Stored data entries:
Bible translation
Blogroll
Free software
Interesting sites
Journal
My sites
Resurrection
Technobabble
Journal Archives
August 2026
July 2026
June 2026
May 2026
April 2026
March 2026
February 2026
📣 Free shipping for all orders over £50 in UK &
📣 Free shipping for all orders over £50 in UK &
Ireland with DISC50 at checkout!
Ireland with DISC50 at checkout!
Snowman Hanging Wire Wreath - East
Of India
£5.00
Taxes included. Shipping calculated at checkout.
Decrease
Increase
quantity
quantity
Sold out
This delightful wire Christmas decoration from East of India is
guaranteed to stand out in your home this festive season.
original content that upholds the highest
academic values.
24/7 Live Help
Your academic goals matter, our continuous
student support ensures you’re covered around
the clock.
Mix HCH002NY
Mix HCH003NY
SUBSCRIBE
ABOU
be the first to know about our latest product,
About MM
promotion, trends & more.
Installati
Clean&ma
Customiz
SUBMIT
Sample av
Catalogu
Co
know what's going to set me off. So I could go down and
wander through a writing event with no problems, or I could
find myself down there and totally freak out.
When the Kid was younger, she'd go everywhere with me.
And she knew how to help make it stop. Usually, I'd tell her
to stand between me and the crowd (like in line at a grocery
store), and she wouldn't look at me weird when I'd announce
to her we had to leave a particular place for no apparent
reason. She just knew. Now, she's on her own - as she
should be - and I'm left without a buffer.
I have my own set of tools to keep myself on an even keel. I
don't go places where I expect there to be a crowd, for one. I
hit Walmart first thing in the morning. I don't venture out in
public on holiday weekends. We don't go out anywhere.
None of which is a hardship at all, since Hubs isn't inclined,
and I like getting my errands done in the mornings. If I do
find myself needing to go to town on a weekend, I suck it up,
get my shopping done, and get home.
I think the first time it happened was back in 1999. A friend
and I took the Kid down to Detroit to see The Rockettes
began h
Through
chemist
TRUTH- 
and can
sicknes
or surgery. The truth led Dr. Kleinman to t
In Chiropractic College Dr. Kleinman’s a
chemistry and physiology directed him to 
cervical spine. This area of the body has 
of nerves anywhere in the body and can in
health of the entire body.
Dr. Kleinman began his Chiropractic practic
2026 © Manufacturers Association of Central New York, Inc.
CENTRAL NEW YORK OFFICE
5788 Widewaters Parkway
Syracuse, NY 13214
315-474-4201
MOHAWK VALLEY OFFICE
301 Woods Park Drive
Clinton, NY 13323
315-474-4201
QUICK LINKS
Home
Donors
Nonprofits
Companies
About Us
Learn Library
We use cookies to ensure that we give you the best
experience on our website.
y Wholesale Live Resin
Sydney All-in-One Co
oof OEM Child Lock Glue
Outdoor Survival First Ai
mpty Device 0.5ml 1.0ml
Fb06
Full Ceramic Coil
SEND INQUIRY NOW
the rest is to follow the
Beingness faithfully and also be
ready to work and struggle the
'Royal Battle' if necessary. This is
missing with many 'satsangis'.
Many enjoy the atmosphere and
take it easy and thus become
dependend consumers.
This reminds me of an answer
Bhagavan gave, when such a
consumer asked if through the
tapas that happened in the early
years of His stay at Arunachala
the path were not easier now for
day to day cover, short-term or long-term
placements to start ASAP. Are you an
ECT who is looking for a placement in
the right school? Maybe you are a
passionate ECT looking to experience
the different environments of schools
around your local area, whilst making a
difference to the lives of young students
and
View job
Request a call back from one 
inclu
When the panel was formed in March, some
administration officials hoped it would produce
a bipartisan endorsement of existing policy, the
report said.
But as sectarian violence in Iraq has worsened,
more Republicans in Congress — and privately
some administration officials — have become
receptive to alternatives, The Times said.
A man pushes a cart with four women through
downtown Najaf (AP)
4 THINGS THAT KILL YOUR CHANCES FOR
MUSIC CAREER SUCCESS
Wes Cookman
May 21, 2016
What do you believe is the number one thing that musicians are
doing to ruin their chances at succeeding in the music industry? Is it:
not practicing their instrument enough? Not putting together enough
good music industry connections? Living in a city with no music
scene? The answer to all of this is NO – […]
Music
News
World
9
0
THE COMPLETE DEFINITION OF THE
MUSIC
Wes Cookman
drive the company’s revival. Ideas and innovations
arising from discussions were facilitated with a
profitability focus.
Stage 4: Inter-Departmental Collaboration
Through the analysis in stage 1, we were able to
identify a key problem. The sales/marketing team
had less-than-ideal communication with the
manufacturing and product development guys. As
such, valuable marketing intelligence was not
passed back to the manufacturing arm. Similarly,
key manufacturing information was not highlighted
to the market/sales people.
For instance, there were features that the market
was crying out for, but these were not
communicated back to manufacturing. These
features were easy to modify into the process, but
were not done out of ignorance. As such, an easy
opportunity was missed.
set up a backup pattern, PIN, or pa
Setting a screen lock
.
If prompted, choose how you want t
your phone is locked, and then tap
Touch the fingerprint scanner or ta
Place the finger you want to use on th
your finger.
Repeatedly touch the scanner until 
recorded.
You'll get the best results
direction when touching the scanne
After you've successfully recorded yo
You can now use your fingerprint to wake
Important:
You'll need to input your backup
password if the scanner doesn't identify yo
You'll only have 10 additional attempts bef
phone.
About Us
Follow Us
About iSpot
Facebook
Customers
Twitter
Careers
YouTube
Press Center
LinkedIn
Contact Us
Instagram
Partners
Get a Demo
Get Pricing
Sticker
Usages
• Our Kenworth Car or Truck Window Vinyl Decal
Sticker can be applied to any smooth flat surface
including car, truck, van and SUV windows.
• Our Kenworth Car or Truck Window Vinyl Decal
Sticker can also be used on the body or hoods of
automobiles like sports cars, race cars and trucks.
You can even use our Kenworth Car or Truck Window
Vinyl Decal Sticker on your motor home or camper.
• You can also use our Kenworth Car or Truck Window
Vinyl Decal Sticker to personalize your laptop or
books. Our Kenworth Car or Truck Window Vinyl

### [Activity]
Retype only the lines above between the line with "Syracuse, NY 13214" and the line with "Sydney All-in-One Co", counting those two lines as well, and keep every character as it is.

### [Expected answer]
Syracuse, NY 13214
315-474-4201
MOHAWK VALLEY OFFICE
301 Woods Park Drive
Clinton, NY 13323
315-474-4201
QUICK LINKS
Home
Donors
Nonprofits
Companies
About Us
Learn Library
We use cookies to ensure that we give you the best
experience on our website.
y Wholesale Live Resin
Sydney All-in-One Co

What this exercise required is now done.